From the forum thread on Leigh's mortise and tenon jig, extract verbatim the part that opens with the words containing "## HillbillyShooter (Feb" and closes with "(Mar 6, 2012)".

Excerpted passage:
····················
# Leigh's Mortice and Tennon Jig



## HillbillyShooter (Feb 15, 2012)

First, I'm a big fan of both your reviews and Leigh (having a D3 for many years). Second, I'm not interested in starting an argument, but rather prefer a discussion/analysis. That said, my research resulted in opting for the Festool Domino based on factors of ease of use, convenience of set up, space/storage requirements and versatility. What are your thoughts on such a comparison?


----------



## GrandpaLen (Mar 6, 2012)

Lance thanks for posting.

Daniel, another great review.

A jig whos time has come? For some, maybe.

Thanks for sharing. - Len


----------



## a1Jim (Aug 9, 2008)

Thanks for your review as always a great job. I already own a Multi-Router and find it to do a great job On M&T joinery
but if I didn't own the Multi router I don't know I would invest up to $700 for a M&T jig when many of the shop built jigs 
do a great job like this one Trevor built http://lumberjocks.com/projects/42477 .


----------



## thedude50 (Aug 13, 2011)
····················
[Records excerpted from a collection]
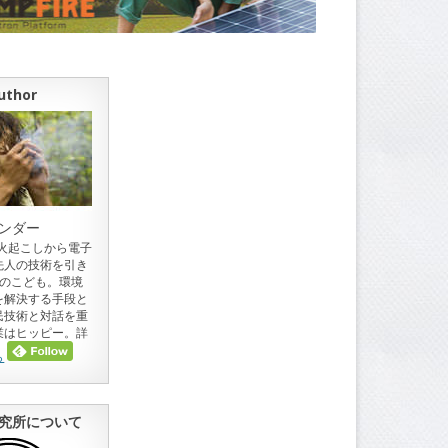
uthor
ンダー
。火起こしから電子
先人の技術を引き
目のこども。環境
を解決する手段と
民技術と対話を重
業はヒッピー。詳
ら
究所について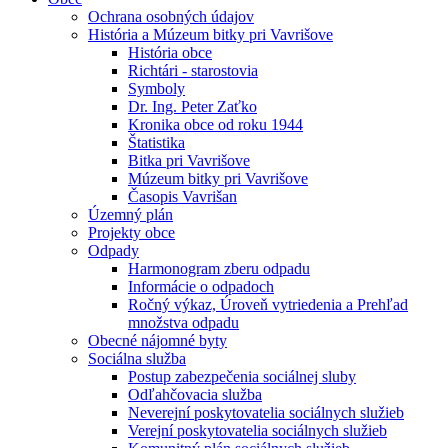
Ochrana osobných údajov
História a Múzeum bitky pri Vavrišove
História obce
Richtári - starostovia
Symboly
Dr. Ing. Peter Zaťko
Kronika obce od roku 1944
Štatistika
Bitka pri Vavrišove
Múzeum bitky pri Vavrišove
Časopis Vavrišan
Územný plán
Projekty obce
Odpady
Harmonogram zberu odpadu
Informácie o odpadoch
Ročný výkaz, Úroveň vytriedenia a Prehľad
množstva odpadu
Obecné nájomné byty
Sociálna služba
Postup zabezpečenia sociálnej sluby
Odľahčovacia služba
Neverejní poskytovatelia sociálnych služieb
Verejní poskytovatelia sociálnych služieb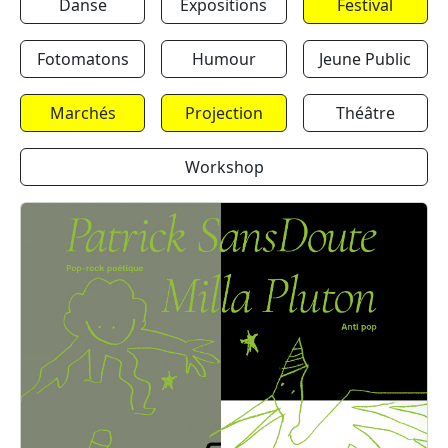
Danse
Expositions
Festival
Fotomatons
Humour
Jeune Public
Marchés
Projection
Théâtre
Workshop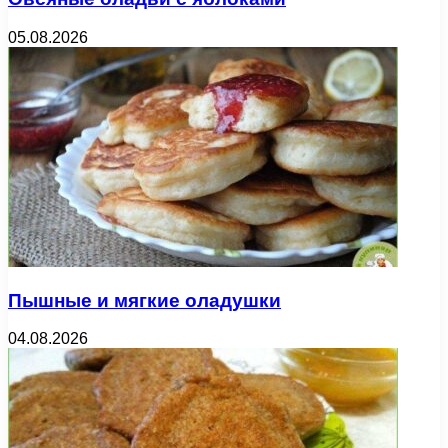
05.08.2026
Пышные и мягкие оладушки
04.08.2026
····················
Written answer:
## HillbillyShooter (Feb 15, 2012)

First, I'm a big fan of both your reviews and Leigh (having a D3 for many years). Second, I'm not interested in starting an argument, but rather prefer a discussion/analysis. That said, my research resulted in opting for the Festool Domino based on factors of ease of use, convenience of set up, space/storage requirements and versatility. What are your thoughts on such a comparison?


----------



## GrandpaLen (Mar 6, 2012)